Problem
Format every line of the entries below as a numbered list, skipping blank lines and omitting the pictures.

───── The records

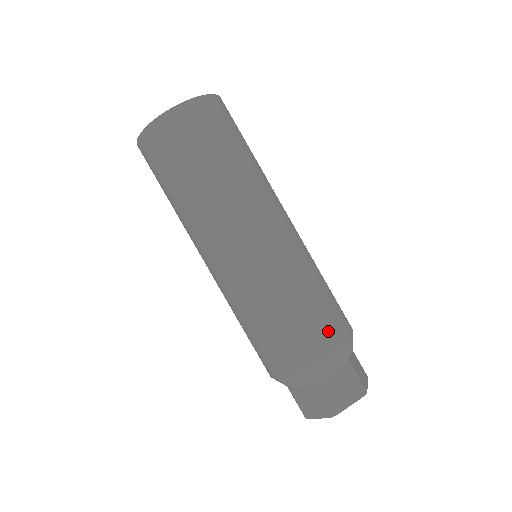
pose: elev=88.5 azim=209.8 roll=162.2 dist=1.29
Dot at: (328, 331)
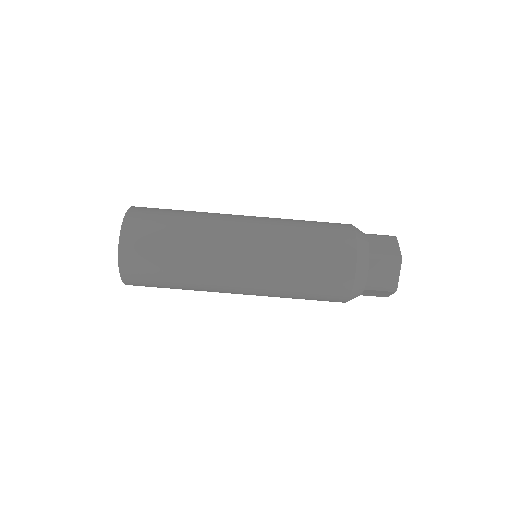
Dot at: (337, 226)
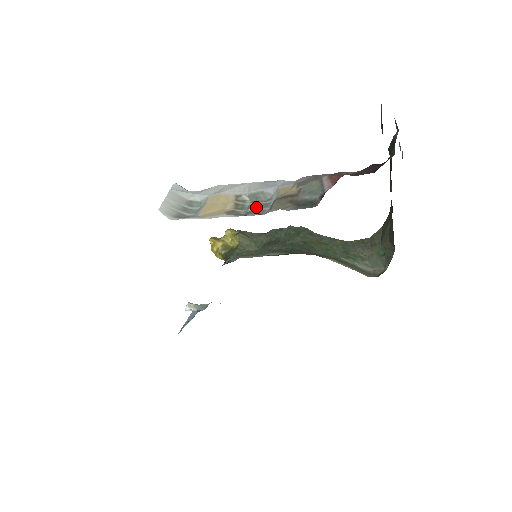
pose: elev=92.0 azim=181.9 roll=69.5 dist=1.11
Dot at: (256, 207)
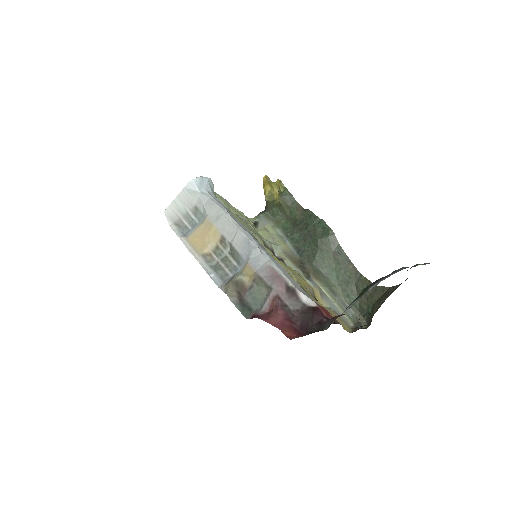
Dot at: (226, 265)
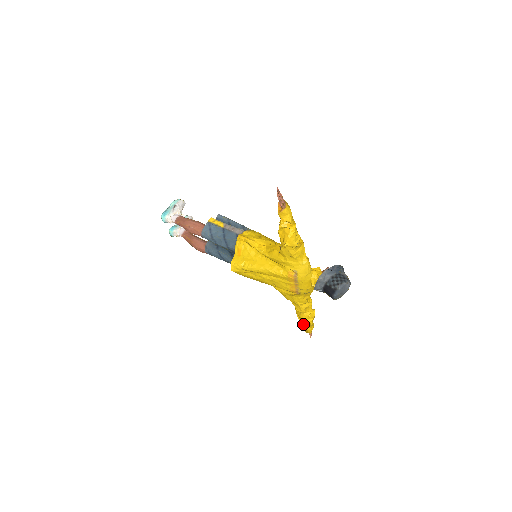
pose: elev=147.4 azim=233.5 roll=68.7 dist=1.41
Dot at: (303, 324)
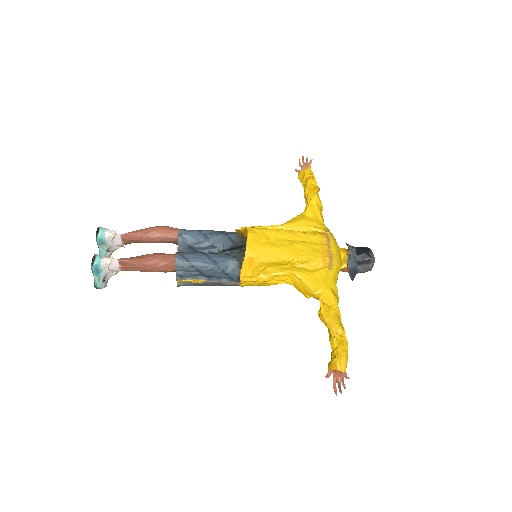
Dot at: (337, 340)
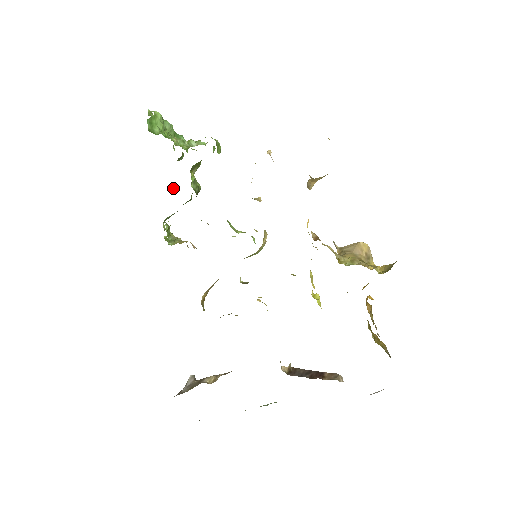
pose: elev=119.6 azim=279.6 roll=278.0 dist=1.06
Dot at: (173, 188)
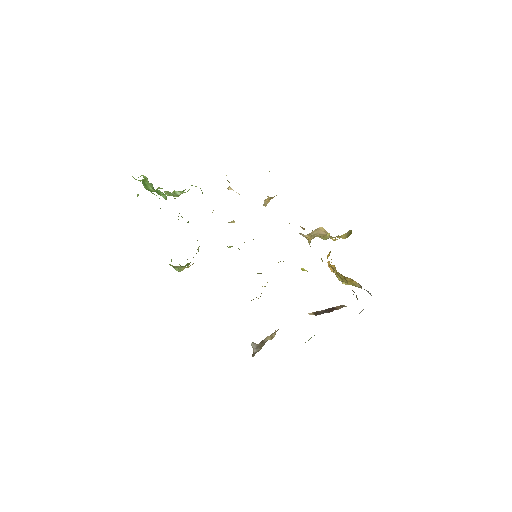
Dot at: occluded
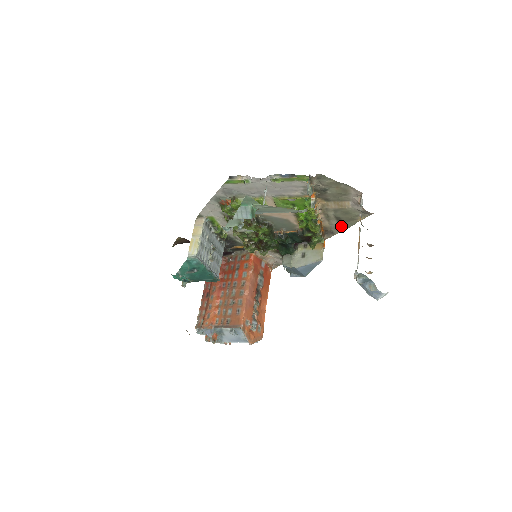
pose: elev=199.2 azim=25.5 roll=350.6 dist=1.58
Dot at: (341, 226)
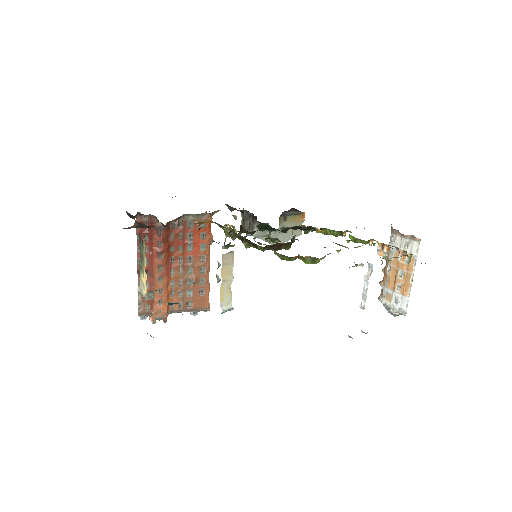
Dot at: occluded
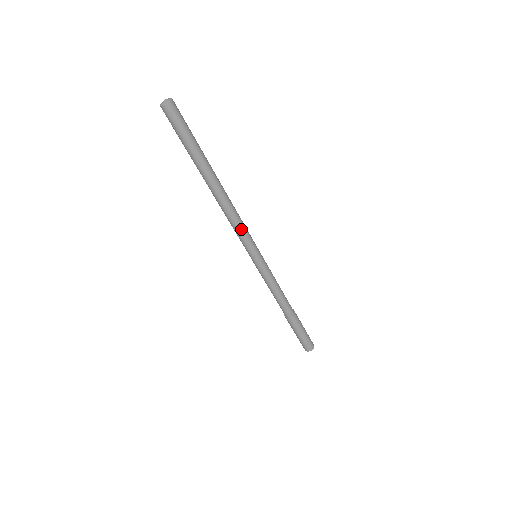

──────────

Final answer
1. pose: elev=88.5 azim=209.8 roll=162.2 dist=1.29
2. Dot at: (328, 331)
3. Dot at: (337, 226)
4. pose: elev=92.0 azim=181.9 roll=69.5 dist=1.11
5. Dot at: (256, 207)
6. Dot at: (226, 265)
7. pose: elev=147.4 azim=233.5 roll=68.7 dist=1.41
8. Dot at: (303, 324)
9. Dot at: (337, 340)
10. pose: elev=119.6 azim=279.6 roll=278.0 dist=1.06
11. Dot at: (173, 188)
12. Dot at: occluded
13. pose: elev=199.2 azim=25.5 roll=350.6 dist=1.58
14. Dot at: (341, 226)
15. Dot at: occluded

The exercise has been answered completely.